I have a text file (very sure) that is encoded in UTF16, but I don’t know how to load it in Julia. Do I have to load it as bytes and then use UTF16String To convert?
The easiest way is to read it as bytes and then convert:

s = open(filename, "r") do f
utf16(readbytes(f))
end

Please note that utf16 will also check Byte order mark (BOM), so it will deal with endianness issues and will not include the BOM in the result s.

If you really want to avoid copying data, and you know it is native- endian, then this is also possible, but you must explicitly write a NUL terminator (because Julia UTF-16 string data has a NUL code point internally, which is passed to the end of the C routine that expects NUL termination data:

s = open(filename, "r") do f
b = readbytes(f)
resize!(b, length(b)+2)
b[end] = b[end-1] = 0
UTF16String(reinterpret(UInt16, b))
end

However, typical UTF-16 text The file will start with BOM, in this case, the string s will include BOM as its first character, which may not be what you want.

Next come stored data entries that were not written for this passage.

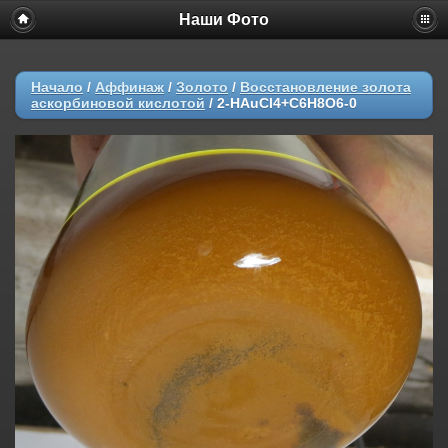
Наши Фото
Начало
/
Аффинаж
/
Золото
/
Восстановление золота
аскорбиновой кислотой
/
2-HAuCl4+C6H8O6-0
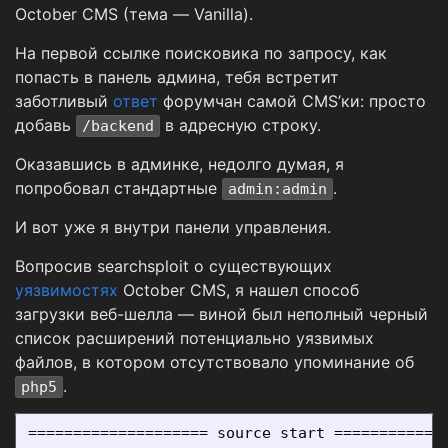
October CMS (тема — Vanilla).
На первой ссылке поисковика по запросу, как
попасть в панель админа, тебя встретит
заботливый
ответ
форумчан самой CMS’ки: просто
добавь
в адресную строку.
/backend
Оказавшись в админке, недолго думая, я
попробовал стандартные
.
admin:admin
И вот уже я внутри панели управления.
Вопросив searchsploit о существующих
уязвимостях
October CMS, я нашел способ
загрузки веб-шелла — виной был неполный черный
список расширений потенциально уязвимых
файлов, в котором отсутствовало упоминание об
.
php5
==================== source start =============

I have A text file (very sure) is encoded in UTF16, but I don’t know how to load it in Julia. Do I have to load it as bytes and then use UTF16String for conversion?

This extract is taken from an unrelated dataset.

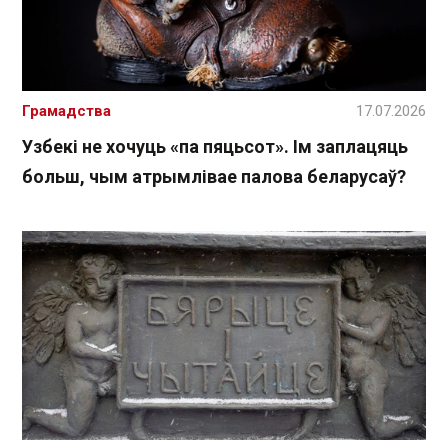
Грамадства
17.07.2026
Узбекі не хочуць «па пяцьсот». Ім заплацяць
больш, чым атрымлівае палова беларусаў?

The easiest way is to read it as a byte and then convert it:

s = open(filename, "r") do f
utf16(readbytes(f))
end

Please note that utf16 will also check the byte order mark (BOM), so it will handle byte order issues and will not be in the result s contains the BOM.

If you really want to avoid copying data, and you know it is native-endian, then this is also possible, but you must explicitly write a NUL terminator (because Julia UTF -16 string data has a NUL code point internally , The end of the C routine passed to expect NUL termination data:

s = open(filename, "r") do f
b = readbytes(f)
resize!(b, length(b)+2)
b[end] = b[end-1] = 0
UTF16String(reinterpret(UInt16, b))
end

However, a typical UTF-16 text file will start with a BOM, in this case, the string s will include the BOM as its first character, which may not be what you want. /p>

Leave a Comment

Your email address will not be published.